The function given in the linked Q&A is essentially what you need, however it was failing on your data set because of the null values for some rows in the later columns. Instead of just blindly repeating the recursion until you run out of columns, you need to check for your "end" value, and use that to switch to making leaves:
makeList<-function(x){
listSplit<-split(x[-1],x[1], drop=TRUE);
lapply(names(listSplit),function(y){
if (y == "end") {
l <- list();
rows = listSplit[[y]];
for(i in 1:nrow(rows) ) {
l <- c(l, list(name=y, size=rows[i,"size"] ) );
}
l;
}
else {
list(name=y,children=makeList(listSplit[[y]]))
}
});
}
I believe this does what you want, though it has some limitations. In particular, it is assumed that every branch in your network is unique (i.e. there can't be two rows in your data frame that are equal for every column other than size):
df.split <- function(p.df) {
p.lst.tmp <- unname(split(p.df, p.df[, 1]))
p.lst <- lapply(
p.lst.tmp,
function(x) {
if(ncol(x) == 2L && nrow(x) == 1L) {
return(list(name=x[1, 1], size=unname(x[, 2])))

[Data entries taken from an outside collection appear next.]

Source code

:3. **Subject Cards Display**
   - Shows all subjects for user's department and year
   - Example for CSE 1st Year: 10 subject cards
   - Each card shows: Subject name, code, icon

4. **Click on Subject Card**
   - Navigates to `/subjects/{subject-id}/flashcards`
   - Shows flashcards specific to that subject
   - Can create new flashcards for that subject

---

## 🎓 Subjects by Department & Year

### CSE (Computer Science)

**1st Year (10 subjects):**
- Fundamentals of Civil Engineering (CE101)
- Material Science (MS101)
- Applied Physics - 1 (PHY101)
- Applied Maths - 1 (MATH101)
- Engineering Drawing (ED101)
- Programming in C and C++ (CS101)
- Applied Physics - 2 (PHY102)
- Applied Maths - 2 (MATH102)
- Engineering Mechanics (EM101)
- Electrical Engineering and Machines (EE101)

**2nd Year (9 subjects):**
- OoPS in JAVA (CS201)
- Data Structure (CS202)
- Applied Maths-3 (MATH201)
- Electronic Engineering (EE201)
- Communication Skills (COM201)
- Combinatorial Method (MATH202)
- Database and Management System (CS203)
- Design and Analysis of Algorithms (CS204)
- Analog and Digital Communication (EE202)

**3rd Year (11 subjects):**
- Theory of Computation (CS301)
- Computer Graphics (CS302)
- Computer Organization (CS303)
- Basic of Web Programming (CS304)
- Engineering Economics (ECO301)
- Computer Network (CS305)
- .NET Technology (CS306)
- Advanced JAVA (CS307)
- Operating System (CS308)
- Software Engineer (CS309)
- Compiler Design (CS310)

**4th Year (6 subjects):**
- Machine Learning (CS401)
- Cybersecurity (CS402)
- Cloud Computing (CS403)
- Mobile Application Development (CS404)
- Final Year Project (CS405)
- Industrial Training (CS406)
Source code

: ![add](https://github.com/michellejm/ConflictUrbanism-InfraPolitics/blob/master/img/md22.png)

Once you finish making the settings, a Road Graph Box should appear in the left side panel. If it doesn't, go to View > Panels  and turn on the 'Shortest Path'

} else if (isTRUE(is.na(unname(x[ ,2])))) {
return(list(name=x[1, 1], size=unname(x[, ncol(x)])))
}
list(name=x[1, 1], children=df.split(x[, -1, drop=F]))
}
)
p.lst
}
all.equal(rl, df.split(path)[[1]])
# [1] TRUE
Though note you had the organic size switched, so I had to fix your rl to get this result (rl has it as 45, but your path as 23). Also, I modified your path data.frame slightly:
path <- data.frame(
root=rep("root", 4),
P1=c("direct","direct","organic","direct"),
P2=c("direct","direct","end","end"),
P3=c("direct","organic",NA,NA),
P4=c("end","end",NA,NA),
size=c(5,12,23,45),
stringsAsFactors=F
)
WARNING: I haven't tested this with other structures, so it's possible it will hit corner cases that you'll need to debug.